To the extent that plaintiffs seek to disclose those documents generally, or even to other counsel, the motion is denied.
In support of their position, counsel for plaintiffs, at the hearing before this court, suggested that disclosure to other counsel was necessary for preparation of plaintiffs’ case before this court. The Confidentiality Stipulation and Protective Order, however, does not preclude that preparation. To the contrary, Section 4 of that Confidentiality Agreement and Protective Order specifically provides:
4. Counsel for Plaintiffs shall not disclose or permit the disclosure of any • material or information designated as confidential under this Stipulation and Protective Order to any other person or entity except in the following circumstances:
(a) Disclosure may be made to employees of counsel who have direct functional responsibility for the preparation and trial of this action or in the appeal herein. Any employee to whom disclosure is made shall be advised of, and become subject to, the provisions of this Stipulation and Protective Order requiring that the material and information be held in confidence.
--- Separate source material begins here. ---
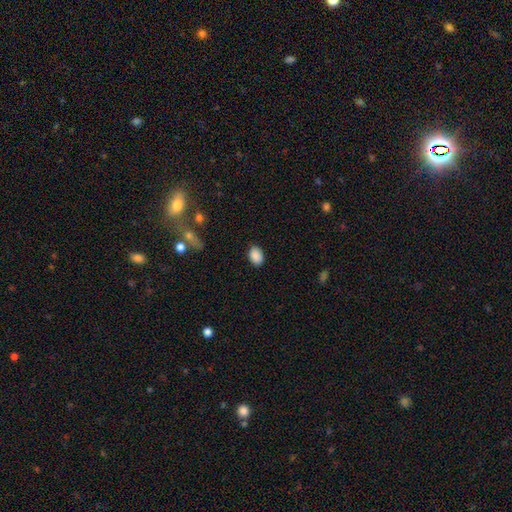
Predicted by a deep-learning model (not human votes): A smooth galaxy with no disk features (89%) that is in between round and cigar-shaped (82%). Merging: none (85%).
(b) Disclosure may be made to consultants or experts (hereinafter “expert”) employed by counsel to assist in the preparation and trial of this litigation. Prior to disclosure to Plaintiff and any expert, they must agree to be bound by the terms of this Stipulation and Protective Order by executing the confidentiality Agreement annexed hereto as Exhibit
A. A copy of each executed Confidentiality Agreement shall be delivered to counsel for Defendant at the time the Plaintiff lists its experts which it intends to call at trial. If disclosure is made to persons employed by competitors or to consultants hired by competitors of Defendant, McGhan Medical Corporation, then such persons must agree to not use such information for competitive purposes.
5. Counsel for Plaintiff shall keep all material or information designated as confidential which is received under this Stipulation and Protective Order in a secure and locked file with access limited to those persons with a need to know for the purpose of preparation of the case.
Section 4 clearly permits counsel for plaintiffs to use the material in preparation of their case before this court. Plaintiffs have proffered no valid reason to excuse them from the terms of their prior agreement.